Nipah Virus: Ban on Indian fruit, veggies creates opportunities for Pakistan


By Muhammad Luqman

Gulf States including Kuwait and United Arab Emirates have banned the import of fruit and vegetables from India after the outbreak of Nipah Virus in the Indian state of Kerala.

The Nipah virus responsible for encephalitis is caused by fruit bats. It has claimed 17 lives in the Southern Indian state of Kerala over the last one week while 2000 persons are under observation in the hospitals.

The virus was first identified during an outbreak in 1998 among farmers in Malaysia, where it killed over 100 people. Cases now appear almost annually in Bangladesh.

The current outbreak  began when people drew water from a bat-infested well, according to the India’s National Centre for Disease Control.
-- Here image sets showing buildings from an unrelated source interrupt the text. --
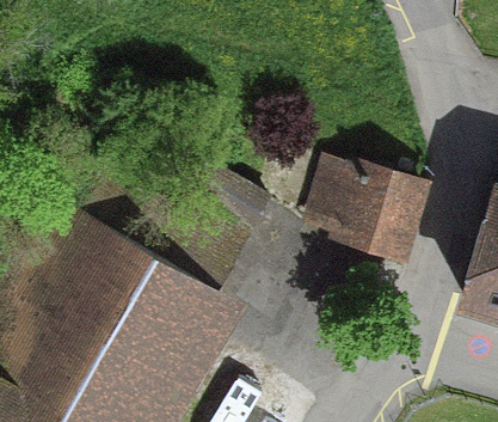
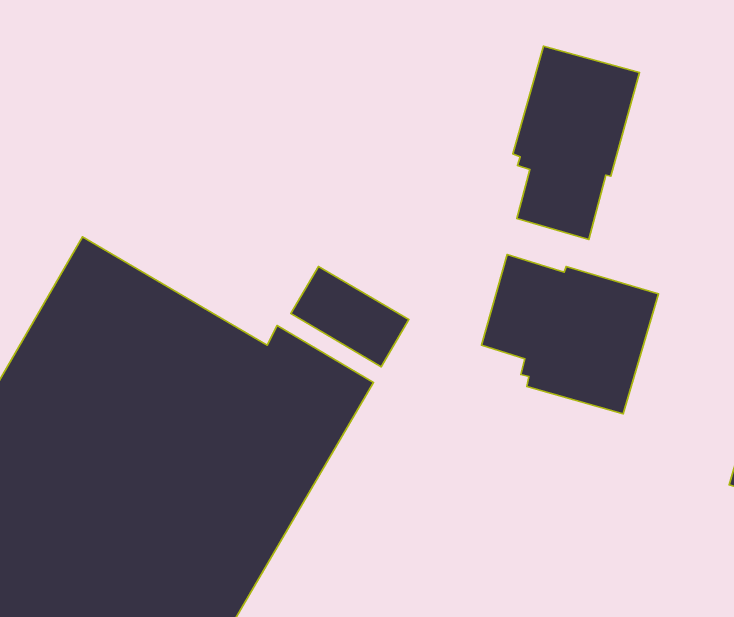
building: none -> [513,46,639,239]

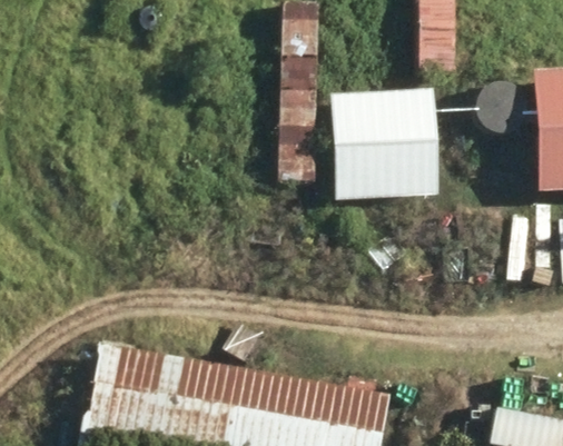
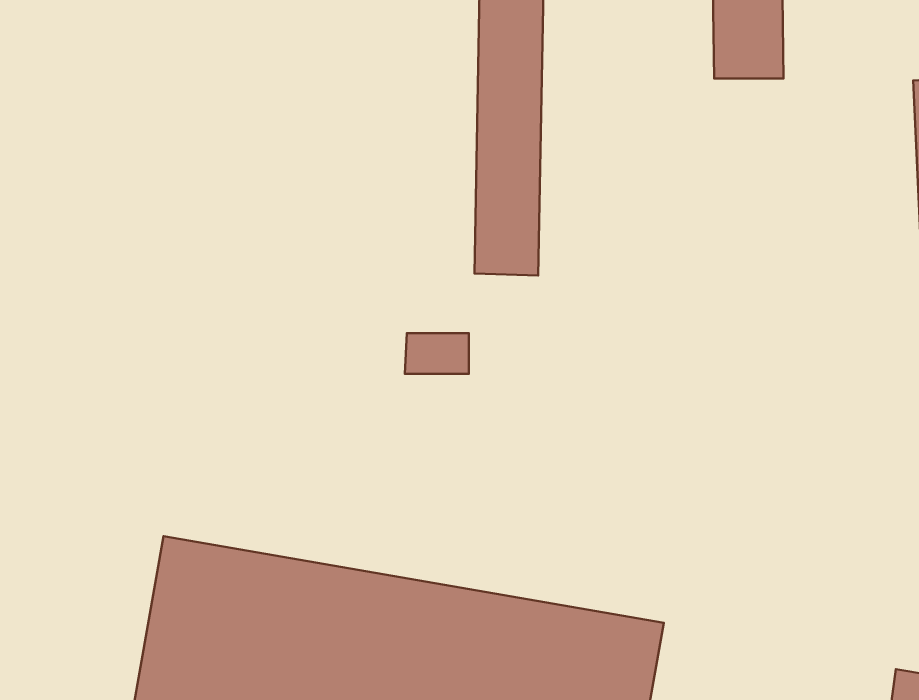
building: [329,90,438,200] -> none

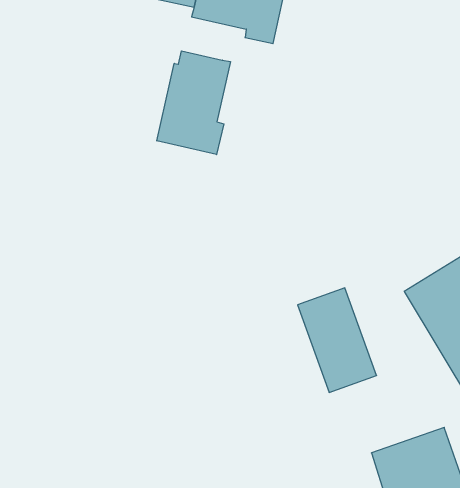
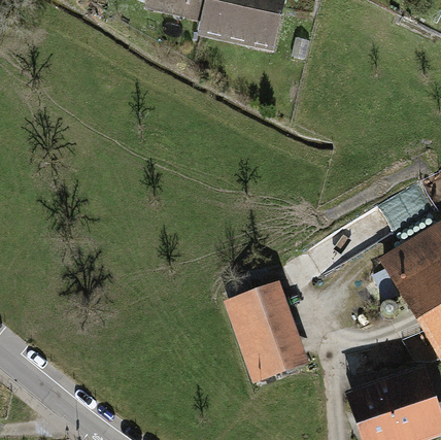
building: [157,51,230,155] -> none
building: [298,288,377,392] -> [231,286,298,375]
“Based on Federal Law No. 10 of 2015 on food safety and in order to take the necessary precautionary measures, the ministry has banned the imports of fresh vegetables and fruits from the  Indian state of Kerala”  a UAE official was quoted by Daily Khaleej Times.

The Gulf States’ ban on import of fruit and vegetable has created new opportunities for Pakistani horticultural exports to the Middle East.
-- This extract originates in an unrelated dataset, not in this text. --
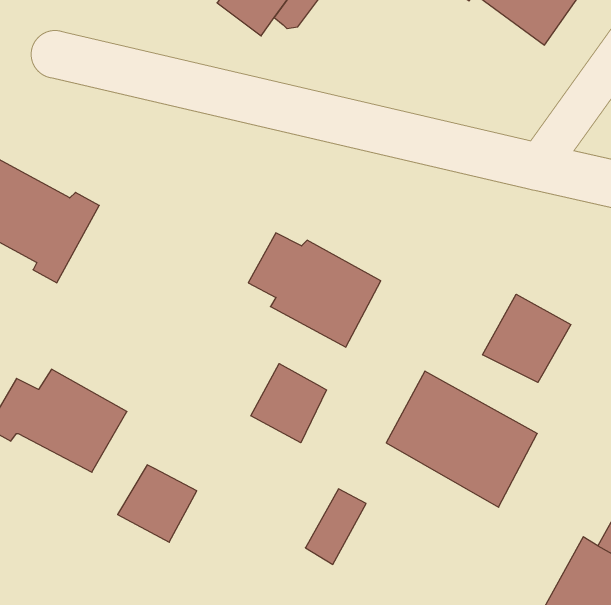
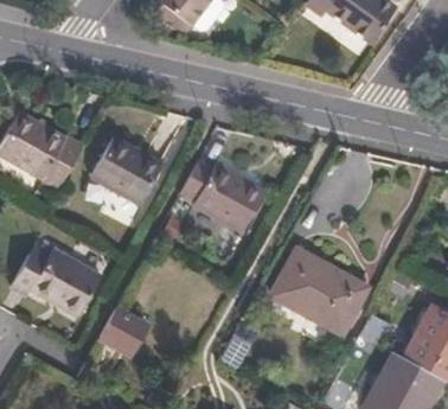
building: none -> [91,134,162,202]
building: [483,294,571,382] -> none
building: [251,364,326,443] -> none

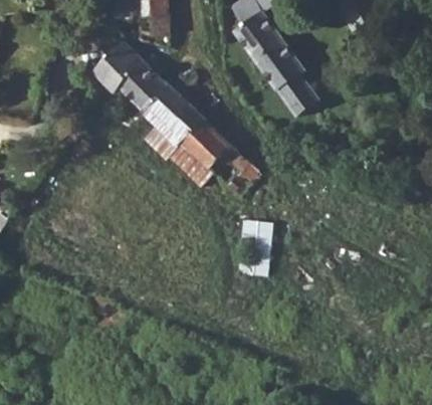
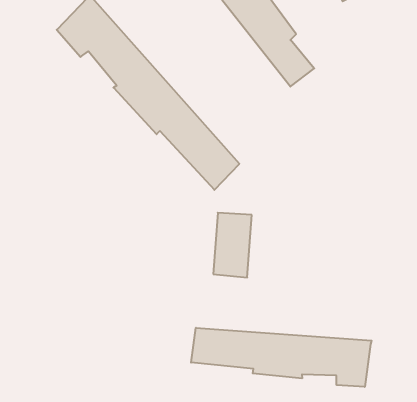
building: none -> [191,328,372,387]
“Exports of fruits and vegetables from Pakistan to Kuwait would double in volume now after the ban on imports from India owing to the outbreak of the Nipah virus,” says Waheed Ahmed, Vice President, Federation of Pakistan Chambers of Commerce & Industry (FPCCI).

Kuwait has announced that it was implementing a ban on the imports of fruits and vegetables from India.

A committee at the Public Authority for Food and Nutrition — the Kuwaiti food safety and regulatory authority — cited Nipah virus outbreak in India’s Kerala as the reason behind the latest decision taken by the Ministry of Commerce and Industry, according to Daily The News report.

Last week, the United Arab Emirates (UAE) had also imposed a ban on fruits and vegetables from Kerala, the Indian state, due to the same Nipah virus outbreak.

The Nipah virus causing brain disease, encephalitis has so far killed over a dozen people in the southern Indian state of Kerala.

Fruit bats are the source of the virus. Fresh produce, including mangoes, dates, and bananas are the bats’ preferred fruits.

Indian health officials have been unable to trace the origin of the outbreak and have commenced a fresh round of tests on fruit bats from Perambra, the suspected epicenter of the infection.

There is no vaccine for the virus, which is spread through body fluids and can cause encephalitis, or inflammation of the brain, the World Health Organization (WHO) says.